# [REQUIRED ACTIONS]
1 - Reproduce a passage from the summer reading blog post word for word, beginning at the words "I still can't" and ending after the words "a young age.".
2 - Name every book title that appears in the summer reading blog post.

# [EXCERPT]
Welcome back to the blog! As August draws near, we suspect that many of our younger friends might be digging into their assigned summer reading for the upcoming school year (we’ve seen quite a few copies of Fahrenheit 451 leave the shelves recently…). As you remember, “All reading is good reading",” according to our friend Katlyn Bennett, but when it comes to assigned summer reading, the selected titles can be a bit hit or miss, even for avid readers. We asked our team to embrace the #ThrowbackThursday of it all and reflect on some of their (in some cases surprise) favorites from their days of summer reading.

Abby:

To no one's surprise, I was the kid who took as many AP classes as was allowed in high school (tell me you now have an anxiety disorder without TELLING me you now have an anxiety disorder). To accommodate myself and other overachievers, my high school decided it would be a GREAT idea to create a hybrid class that mixed AP US History and AP English and Language Composition; thus AP Civilization (that's what we called it anyway) was born and we were it's sad little guinea pigs, facing the usual stress of our junior year of high school, an untried curriculum, and two teachers who were oil and water to each other.

Our summer reading assignment that year was to read Isabel Wilkinson's The Warmth of Other Suns, a 600+ page monster of a book. I honestly don't remember the assignment that went along with reading it, other than that the instructions were vague and the teachers disagreed on the eventual outcome (noticing a theme here?). But I do remember slogging through the text, annoyed that I was being forced to read something so intensely nonfictional when my summer days should have been spent reading my usual Young Adult fare.

The Warmth of Other Suns is truly a book I came to enjoy retroactively, only realizing its merits and Wilkinson's talent years after having donated my highlighted and underlined copy from high school. I still remember how she interwove historical facts along with first hand accounts of familial strife and upheaval, as she depicted the Great Migration with empathy and accuracy.

I still can't say I enjoyed it on the first read around, as my own life was filled with such upheaval at that point. But it was only later, as books became an even more integral part of my life that I realized my luck in having had the opportunity to read such a well-written book at such a young age.

Emma:

When my grandfather passed away he gifted most of his book collection to me, because even as a kid it was very obvious where my interests lay. The summer before senior year of high school, I was assigned to read Jane Eyre and decided to read the copy that my grandfather had left me. The book was amazingly written (of course) but I think the thing I loved most about it was that it was my grandfathers, so it felt like I was connected to him somehow. I still love this book, even with all of its funny quirks, and I got a 100% on my summer reading report, which made it feel very worthwhile. Still have and love to read the book today!

# [INFORMATION SHOWN]
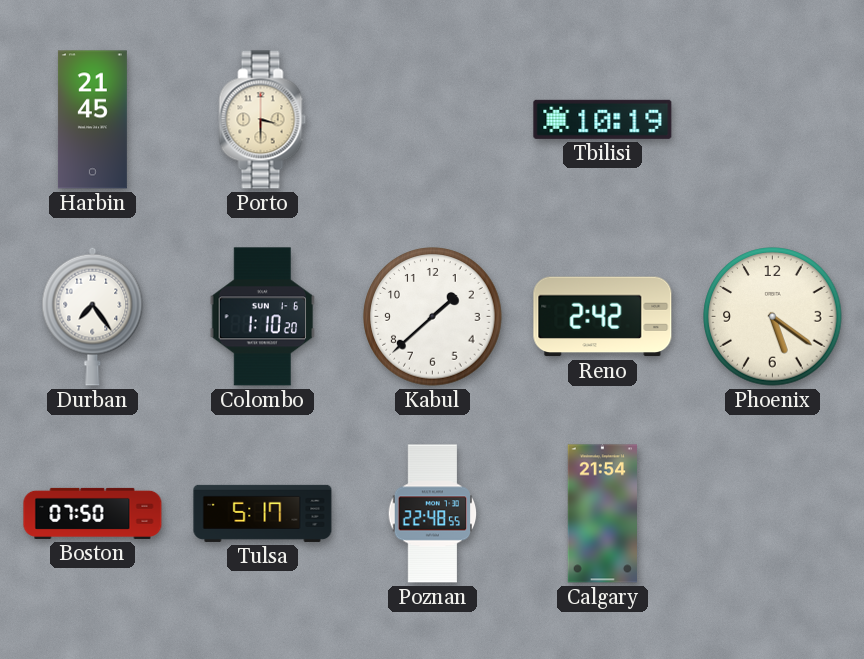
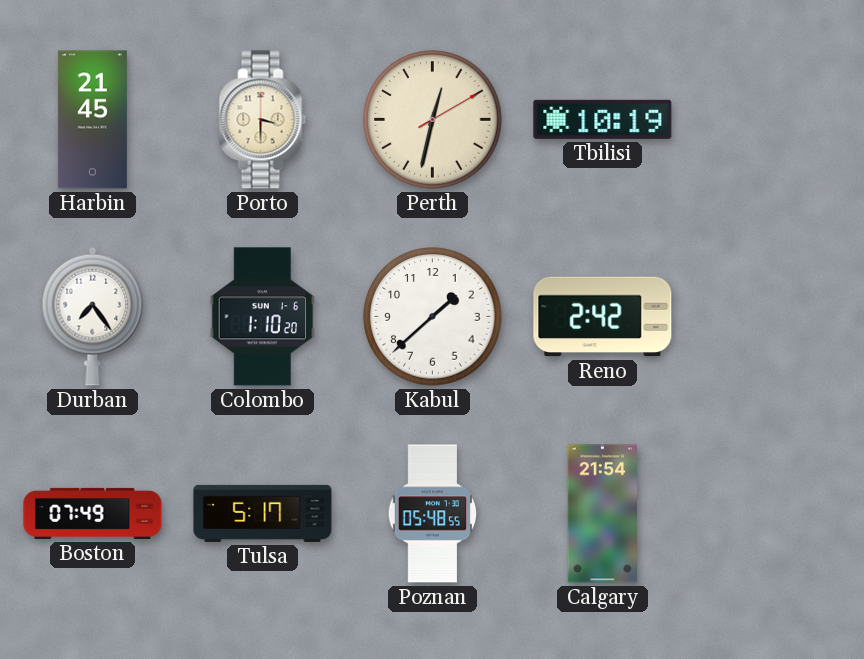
Perth: none -> 12:32
Phoenix: 5:21 -> none
Boston: 07:50 -> 07:49
Poznan: 22:48 -> 05:48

# [EXERCISE SOLUTIONS]
1 -
I still can't say I enjoyed it on the first read around, as my own life was filled with such upheaval at that point. But it was only later, as books became an even more integral part of my life that I realized my luck in having had the opportunity to read such a well-written book at such a young age.

2 -
Fahrenheit 451
The Warmth of Other Suns
Jane Eyre